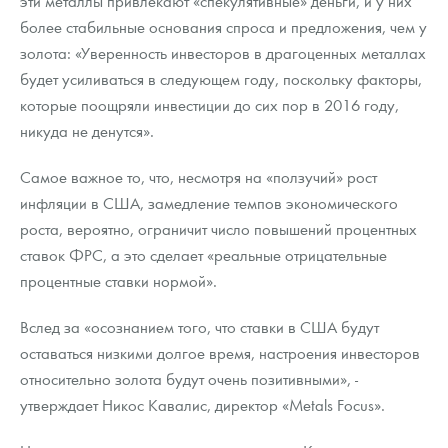
эти металлы привлекают «спекулятивные» деньги, и у них
Русская нумизматика
более стабильные основания спроса и предложения, чем у
золота: «Уверенность инвесторов в драгоценных металлах
Золотая карманная галерея
будет усиливаться в следующем году, поскольку факторы,
Наборы подарочных и коллекционных монет
которые поощряли инвестиции до сих пор в 2016 году,
никуда не денутся».
Монеты и жетоны из недрагоценных металлов
Самое важное то, что, несмотря на «ползучий» рост
Книги по нумизматике
инфляции в США, замедление темпов экономического
роста, вероятно, ограничит число повышений процентных
ставок ФРС, а это сделает «реальные отрицательные
процентные ставки нормой».
Вслед за «осознанием того, что ставки в США будут
оставаться низкими долгое время, настроения инвесторов
относительно золота будут очень позитивными», -
утверждает Никос Кавалис, директор «Metals Focus».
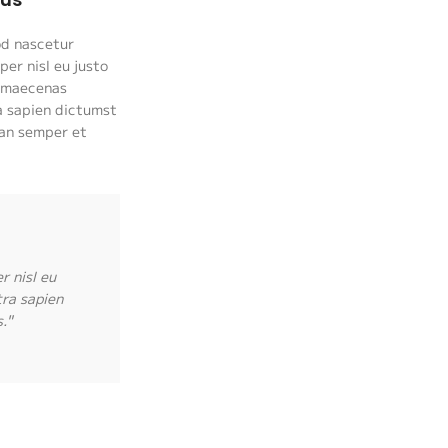
od nascetur
er nisl eu justo
us maecenas
 sapien dictumst
ean semper et
r nisl eu
tra sapien
."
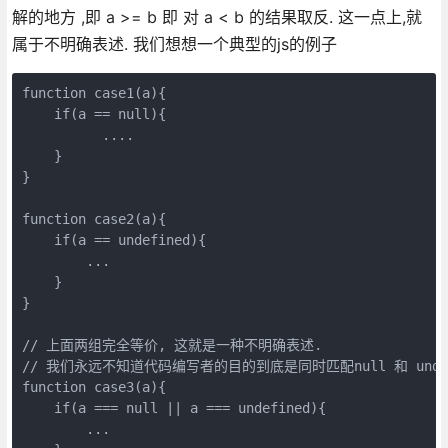
解的地方 ,即 a >= b 即 对 a < b 的结果取反. 这一点上,就
属于不明确表述. 我们想想一个典型的js的例子
function case1(a){

    if(a == null){

          ....

    }

} 

function case2(a){

    if(a == undefined){

        ...

    }    

}

// 上面两组完全等价, 这就是一种不明确表述.

// 我们永远不知道代码编写者的目的到底是同时匹配null 和 unde
function case3(a){

    if(a === null || a === undefined){

        ...
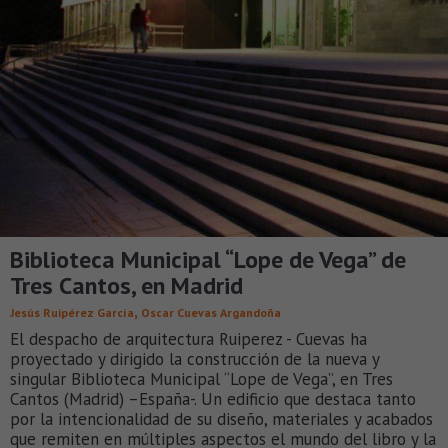
Biblioteca Municipal “Lope de Vega” de
Tres Cantos, en Madrid
,
Jesús Ruipérez García
Oscar Cuevas Argandoña
El despacho de arquitectura Ruiperez - Cuevas ha
proyectado y dirigido la construcción de la nueva y
singular Biblioteca Municipal “Lope de Vega”, en Tres
Cantos (Madrid) –España-. Un edificio que destaca tanto
por la intencionalidad de su diseño, materiales y acabados
que remiten en múltiples aspectos el mundo del libro y la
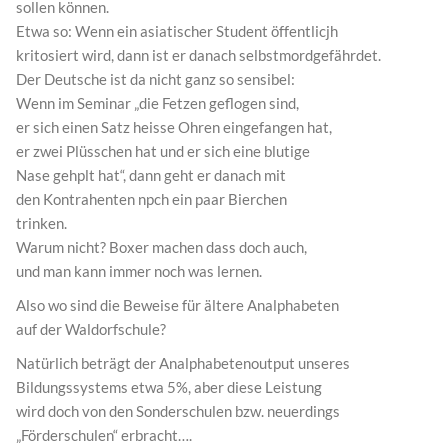
sollen können.
Etwa so: Wenn ein asiatischer Student öffentlicjh
kritosiert wird, dann ist er danach selbstmordgefährdet.
Der Deutsche ist da nicht ganz so sensibel:
Wenn im Seminar „die Fetzen geflogen sind,
er sich einen Satz heisse Ohren eingefangen hat,
er zwei Plüsschen hat und er sich eine blutige
Nase gehplt hat“, dann geht er danach mit
den Kontrahenten npch ein paar Bierchen
trinken.
Warum nicht? Boxer machen dass doch auch,
und man kann immer noch was lernen.
Also wo sind die Beweise für ältere Analphabeten
auf der Waldorfschule?
Natürlich beträgt der Analphabetenoutput unseres
Bildungssystems etwa 5%, aber diese Leistung
wird doch von den Sonderschulen bzw. neuerdings
„Förderschulen“ erbracht….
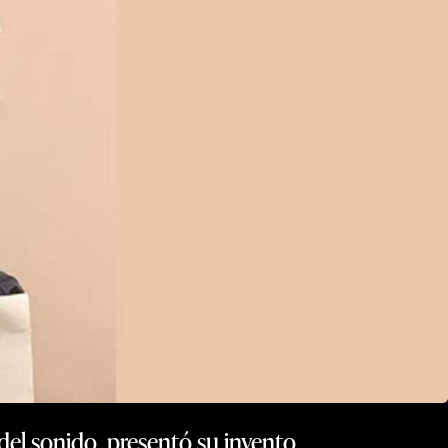
del sonido, presentó su invento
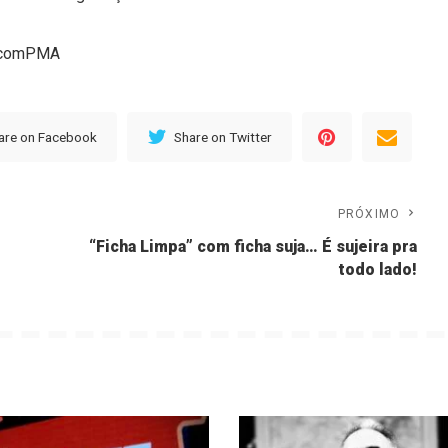
 DcomPMA
are on Facebook
Share on Twitter
PRÓXIMO
“Ficha Limpa” com ficha suja… É sujeira pra
todo lado!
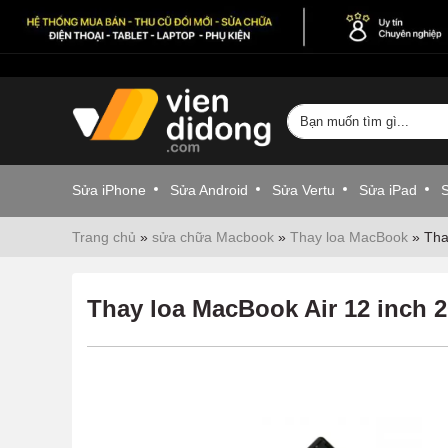
Sửa iPhone
Sửa Android
Sửa Vertu
Sửa iPad
Trang chủ
»
sửa chữa Macbook
»
Thay loa MacBook
»
Tha
Thay loa MacBook Air 12 inch 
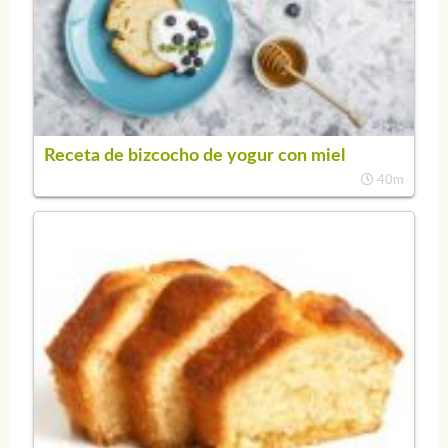
Receta de bizcocho de yogur con miel
40m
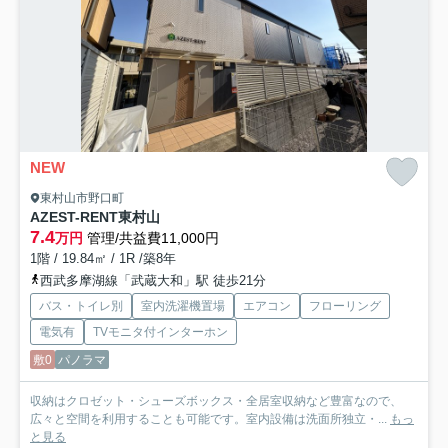
NEW
東村山市野口町
AZEST-RENT東村山
7.4
万円
管理/共益費11,000円
1階 / 19.84㎡ / 1R /築8年
西武多摩湖線「武蔵大和」駅 徒歩21分
バス・トイレ別
室内洗濯機置場
エアコン
フローリング
電気有
TVモニタ付インターホン
敷0
パノラマ
収納はクロゼット・シューズボックス・全居室収納など豊富なので、
広々と空間を利用することも可能です。室内設備は洗面所独立・...
もっ
と見る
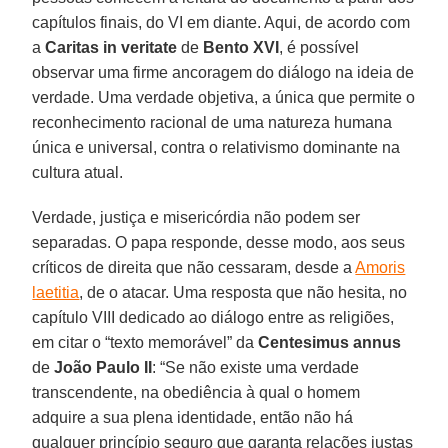
capítulos finais, do VI em diante. Aqui, de acordo com
a
Caritas in veritate
de
Bento XVI
, é possível
observar uma firme ancoragem do diálogo na ideia de
verdade. Uma verdade objetiva, a única que permite o
reconhecimento racional de uma natureza humana
única e universal, contra o relativismo dominante na
cultura atual.
Verdade, justiça e misericórdia não podem ser
separadas. O papa responde, desse modo, aos seus
críticos de direita que não cessaram, desde a
Amoris
laetitia
, de o atacar. Uma resposta que não hesita, no
capítulo VIII dedicado ao diálogo entre as religiões,
em citar o “texto memorável” da
Centesimus annus
de
João Paulo II
: “Se não existe uma verdade
transcendente, na obediência à qual o homem
adquire a sua plena identidade, então não há
qualquer princípio seguro que garanta relações justas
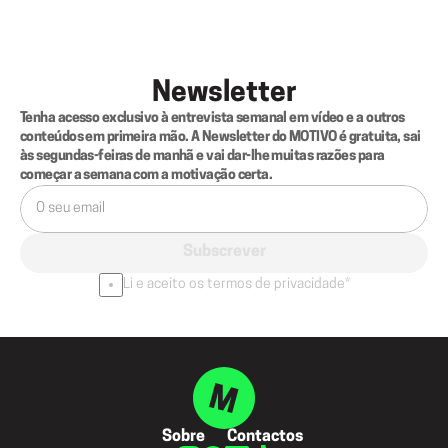
Newsletter
Tenha acesso exclusivo à entrevista semanal em vídeo e a outros 
conteúdos em primeira mão. A Newsletter do MOTIVO é gratuita, sai 
às segundas-feiras de manhã e vai dar-lhe muitas razões para 
começar a semana com a motivação certa.
Subscrever
Li e aceito os termos de privacidade*
Sobre
Contactos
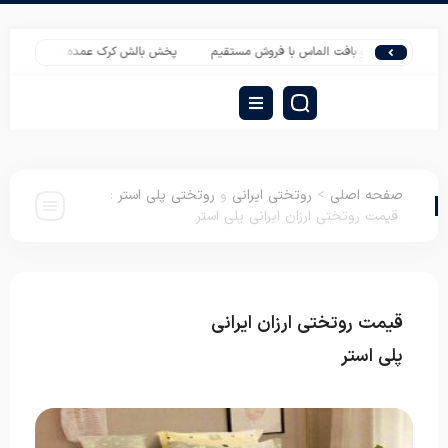
پتو نیکو بافت الماس با فروش مستقیم
پخش بالش کرک عمده ارزان
فروش مستقی
صفحه اصلی
>
روتختی ایرانی
و
روتختی پلی استر
:
قیمت روتختی ارزان ایرانی پلی استر
قیمت روتختی ارزان ایرانی
روتختی ایرانی
روتختی
پلی استر
پلی استر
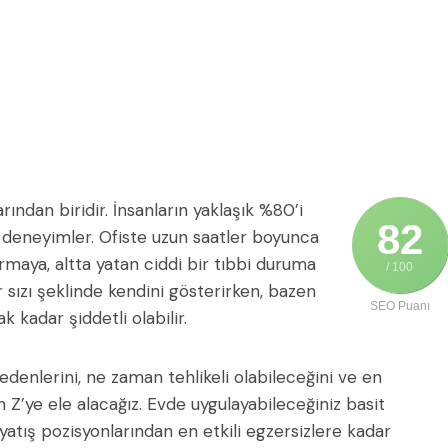
ından biridir. İnsanların yaklaşık %80’i
82
ı deneyimler. Ofiste uzun saatler boyunca
ırmaya, altta yatan ciddi bir tıbbi duruma
/ 100
ir sızı şeklinde kendini gösterirken, bazen
SEO Puanı
 kadar şiddetli olabilir.
edenlerini, ne zaman tehlikeli olabileceğini ve en
n Z’ye ele alacağız. Evde uygulayabileceğiniz basit
atış pozisyonlarından en etkili egzersizlere kadar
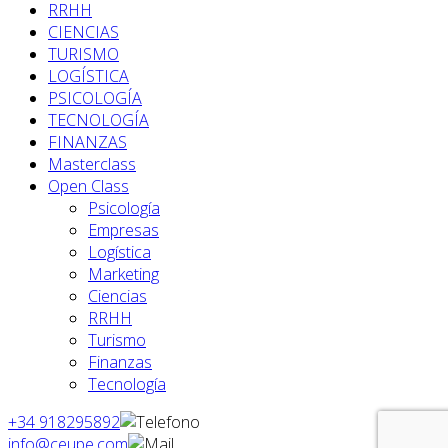
RRHH
CIENCIAS
TURISMO
LOGÍSTICA
PSICOLOGÍA
TECNOLOGÍA
FINANZAS
Masterclass
Open Class
Psicología
Empresas
Logística
Marketing
Ciencias
RRHH
Turismo
Finanzas
Tecnología
+34 918295892
info@ceupe.com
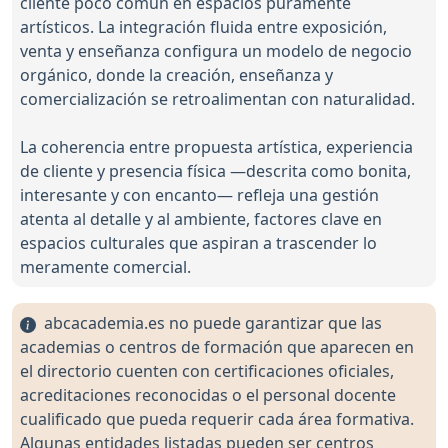
cliente poco común en espacios puramente
artísticos. La integración fluida entre exposición,
venta y enseñanza configura un modelo de negocio
orgánico, donde la creación, enseñanza y
comercialización se retroalimentan con naturalidad.
La coherencia entre propuesta artística, experiencia
de cliente y presencia física —descrita como bonita,
interesante y con encanto— refleja una gestión
atenta al detalle y al ambiente, factores clave en
espacios culturales que aspiran a trascender lo
meramente comercial.
abcacademia.es no puede garantizar que las
academias o centros de formación que aparecen en
el directorio cuenten con certificaciones oficiales,
acreditaciones reconocidas o el personal docente
cualificado que pueda requerir cada área formativa.
Algunas entidades listadas pueden ser centros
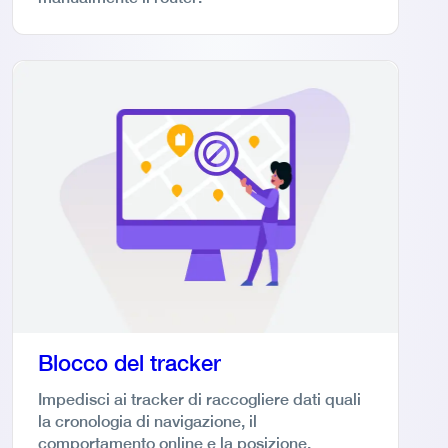
Blocco del tracker
Impedisci ai tracker di raccogliere dati quali
la cronologia di navigazione, il
comportamento online e la posizione.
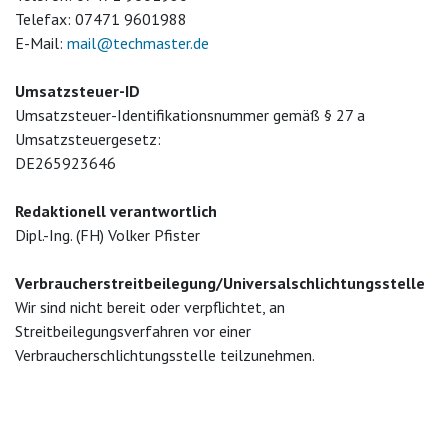
Telefax: 07471 9601988
E-Mail:
mail@techmaster.de
Umsatzsteuer-ID
Umsatzsteuer-Identifikationsnummer gemäß § 27 a
Umsatzsteuergesetz:
DE265923646
Redaktionell verantwortlich
Dipl.-Ing. (FH) Volker Pfister
Verbraucher­streit­beilegung/Universal­schlichtungs­stelle
Wir sind nicht bereit oder verpflichtet, an
Streitbeilegungsverfahren vor einer
Verbraucherschlichtungsstelle teilzunehmen.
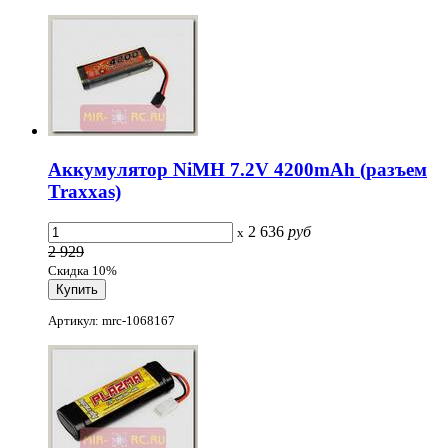
Аккумулятор NiMH 7.2V 4200mAh (разъем
Traxxas)
2 636
руб
x
2 929
Скидка 10%
Артикул: mrc-1068167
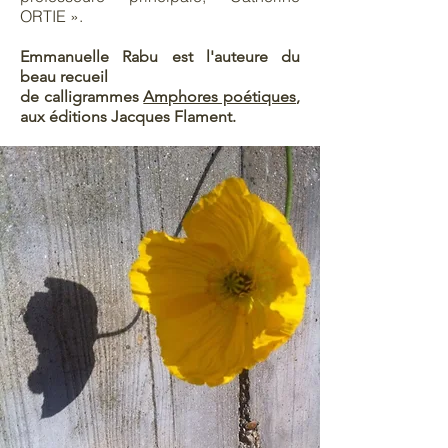
ORTIE ».
Emmanuelle Rabu est l'auteure du
beau recueil
de calligrammes
Amphores poétiques
,
aux éditions Jacques Flament.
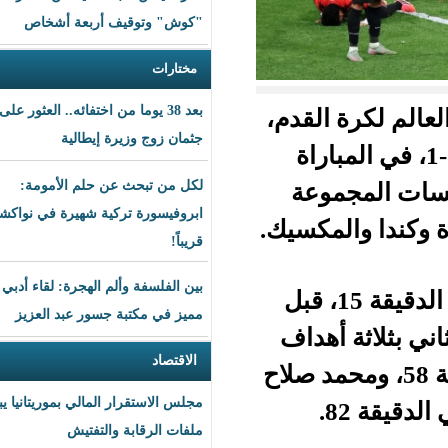
"كوش" وتوقيف أربعة أشخاص
مختارات
بعد 38 يوما من اختفائه.. العثور على
لقدم،
جثمان زوج وزيرة إيطالية
3-1، في المباراة
وعة
لكل من تبحث عن حلم الأمومة:
ابروفيسورة تركية شهيرة في نواكشوط
قريباً!
بين الفلسفة وألم الهجرة: لقاء أدبي
ب النيوزيلندي أولاً عبر فين سورمان في الدقيقة 15، قبل
مميز في مكتبة جسور عبد العزيز
هداف
الاقتصاد
” في الدقيقة 58، ومحمد صلاح
مجلس الاستقرار المالي بموريتانيا يبحث
ملفات الرقابة والتفتيش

= = = = = = =

Aim of the task: With the string "cliente" as the key, filter the data above and show the lines that match.

Exercise answer:
cliente poco común en espacios puramente
de cliente y presencia física —descrita como bonita,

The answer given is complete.